Compliance
UK’s Budget 2025 Compliance Overhaul: What Businesses Need to Know
From harsher penalties to mandatory adviser registration, the UK’s upcoming reforms demand that businesses and their advisers raise the bar in tax compliance starting April 2026.
By NomadicTax Research Team • 5-8 min read • February 21, 2026
## Introduction
Budget 2025 in the UK introduced a suite of compliance-focused reforms, many of which are coming into force in **April and May 2026**. These changes affect **corporations**, **tax advisers**, and businesses interacting with HMRC and are designed to clamp down on non-compliance and improve tax fairness. ([gov.uk](https://www.gov.uk/government/publications/budget-2025-overview-of-tax-legislation-and-rates-ootlar/budget-2025-overview-of-tax-legislation-and-rates-ootlar?utm_source=openai))
## Major Compliance Changes on the Horizon
- **Mandatory registration for tax advisers**: Any tax adviser who interacts with HMRC on behalf of clients will need to register and meet minimum standards. Effective **May 2026**. ([gov.uk](https://www.gov.uk/government/publications/budget-2025-overview-of-tax-legislation-and-rates-ootlar/budget-2025-overview-of-tax-legislation-and-rates-ootlar?utm_source=openai))
- **Increased late-filing penalties for Corporation Tax returns**:
* Late under 3 months: up from £100 to £200
* Over 3 months late: £200 → £400
* Three successive failures & late: £500 → £1,000, etc. Adds up. Effective **from returns due 1 April 2026 onward**. ([gov.uk](https://www.gov.uk/government/publications/budget-2025-overview-of-tax-legislation-and-rates-ootlar/budget-2025-overview-of-tax-legislation-and-rates-ootlar?utm_source=openai))
- **Granting HMRC enhanced powers** to tackle tax adviser facilitated non-compliance. Targets advisers assisting in schemes that encourage underpayment or evasion. Taking effect **1 April 2026**. ([gov.uk](https://www.gov.uk/government/publications/budget-2025-overview-of-tax-legislation-and-rates-ootlar/budget-2025-overview-of-tax-legislation-and-rates-ootlar?utm_source=openai))
## Why It Matters
These changes affect organizations indirectly through their advisers and directly if they file late or rely on questionable advice. HMRC is also pushing transparency and accountability in adviser behavior—promoting a culture where non-compliance facilitated by counsel is increasingly risky.

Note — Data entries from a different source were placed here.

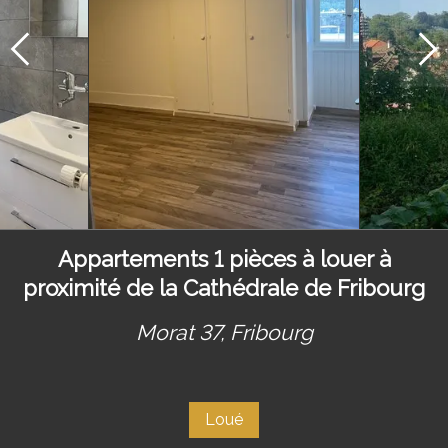
Appartements 1 pièces à louer à
proximité de la Cathédrale de Fribourg
Morat 37,
Fribourg
Loué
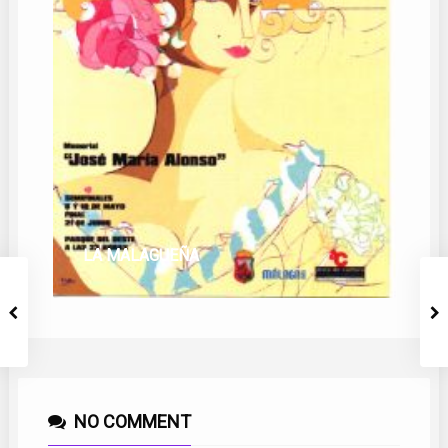
LA MALAGUEÑA
NO COMMENT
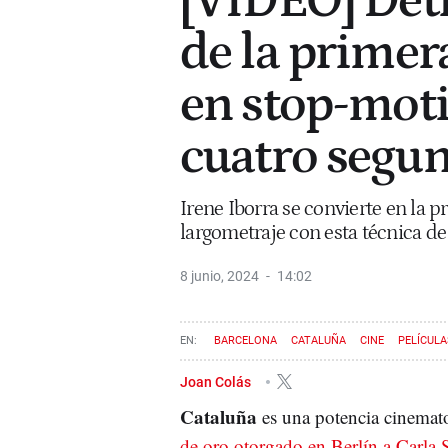
[VÍDEO] Detr
de la primer
en stop-moti
cuatro segun
Irene Iborra se convierte en la 
largometraje con esta técnica d
8 junio, 2024
14:02
BARCELONA
CATALUÑA
CINE
PELÍCULA
Joan Colás
Cataluña
es una potencia cinemat
de oro otorgado en Berlín a Carla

## Practical Steps to Stay Compliant
1. **Register your tax adviser** – ensure anyone you use is registered by **May 2026** and meets the new standards.
2. **Review internal processes** for meeting filing deadlines, especially for Corporation Tax returns. Late-filing costs could increase significantly.
3. **Document adviser interactions** to protect against liability if advice turns out to be non-compliant.
4. **Train finance teams** on new HMRC expectations, especially those related to disclosures and correcting errors proactively.
## Example
LumiTech Ltd has traditionally had a 4-month buffer to prepare its Corporation Tax return. With new penalties, missing the **1 April 2026** deadline by even two months raises penalties substantially. By setting a new internal goal of submitting returns **by late February**, they avoid much of the risk. Similarly, their chosen tax adviser now must be registered, and LumiTech must ensure the adviser’s advice aligns with HMRC’s published standards.
## Conclusion
UK businesses face a rapidly shifting compliance landscape. By **April–May 2026**, mandatory registration, increased penalties, and heightened scrutiny on advisers will be in effect. Staying ahead means assessing and adjusting compliance strategies now—so that when these reforms go live, you’re not scrambling to play catch-up.